# Venison Neck Roast to die for..



## wrestler75 (Dec 26, 2017)

I set out to smoke my first venison neck roast in my Masterbuilt on Christmas eve.  I started by warming up my smoker to 275 degrees for an hour.  Meanwhile I rubbed down my neck roast with Lipton onion soup mix and beef bullion paste.  After my smoker was warm I placed my neck roast in the smoker on the bottom rack below a few racks of ribs and set smoker at 230.  I used a mix of apple and hickory and
	

		
			
		

		
	







	

		
			
		

		
	
 smoked for six hours and placed it in a foil pan with beef broth, Lipton onion soup mix and red wine.  Then,  covered the pan for another six hours.

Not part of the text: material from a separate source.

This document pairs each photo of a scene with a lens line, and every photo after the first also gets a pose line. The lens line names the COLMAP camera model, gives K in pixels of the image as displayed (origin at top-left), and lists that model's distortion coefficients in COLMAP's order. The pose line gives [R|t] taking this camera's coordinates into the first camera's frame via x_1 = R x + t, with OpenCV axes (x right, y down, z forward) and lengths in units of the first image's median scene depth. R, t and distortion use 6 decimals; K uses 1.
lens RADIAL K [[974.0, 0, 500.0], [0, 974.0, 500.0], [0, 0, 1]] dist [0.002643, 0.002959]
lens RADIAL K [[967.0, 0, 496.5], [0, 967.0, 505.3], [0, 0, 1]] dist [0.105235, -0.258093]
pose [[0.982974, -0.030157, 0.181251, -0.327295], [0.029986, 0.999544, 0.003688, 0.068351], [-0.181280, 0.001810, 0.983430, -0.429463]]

Fall off the bone awesome.  Shredded it up for smoked cheese neck sandwiches.


----------



## SmokinAl (Dec 26, 2017)

That looks delicious!
I bet the sammies were fantastic!
Al


----------



## wrestler75 (Dec 26, 2017)

smokinal said:


> That looks delicious!
> I bet the sammies were fantastic!
> Al


----------



## wrestler75 (Dec 26, 2017)

Not one bite left.  My in-laws didn't even know it was venison.


----------



## motocrash (Dec 26, 2017)

No easy feat.Wonderful outcome!


----------



## azbohunter (Dec 26, 2017)

Looks awesome, I have a couple in the freezer that I usually save for burros, I might have to try this!


----------



## crazymoon (Dec 27, 2017)

W75, Nice smoke on the neck, the meat looks delicious!


----------



## yankee2bbq (Dec 27, 2017)

That looks good!  I gotta try your recipe.  I have a deer neck recipe for the crock pot that  uses the onion soup mix too, but whole lot other stuff, like mushroom soup mix, celery soup mix and a can of diced tomatoes.


----------



## chilerelleno (Dec 27, 2017)

Oh hell yeah!
That there looks absolutely righteous and delicious, nice cook.
*Like*

Too many people actually leave the neck, crazyness, just like not eating the heart/liver.


----------



## tallbm (Dec 27, 2017)

Great work!

I usually have to leave necks behind.  Not enough space in the cooler for necks when we bring back 5-8 animals.

Also our TX deer are small in the bodies compared to deer as you move north in the country.
Not much on the necks for 90-100 pound deer, but the dogs, buzzards, and feral pigs have no problem with em :)


----------



## smokeamotive (Dec 27, 2017)

Never done a neck before! Gonna have to try it the next time I stick one!


----------



## pc farmer (Dec 27, 2017)

I have a neck in the freezer, gonna try this.


----------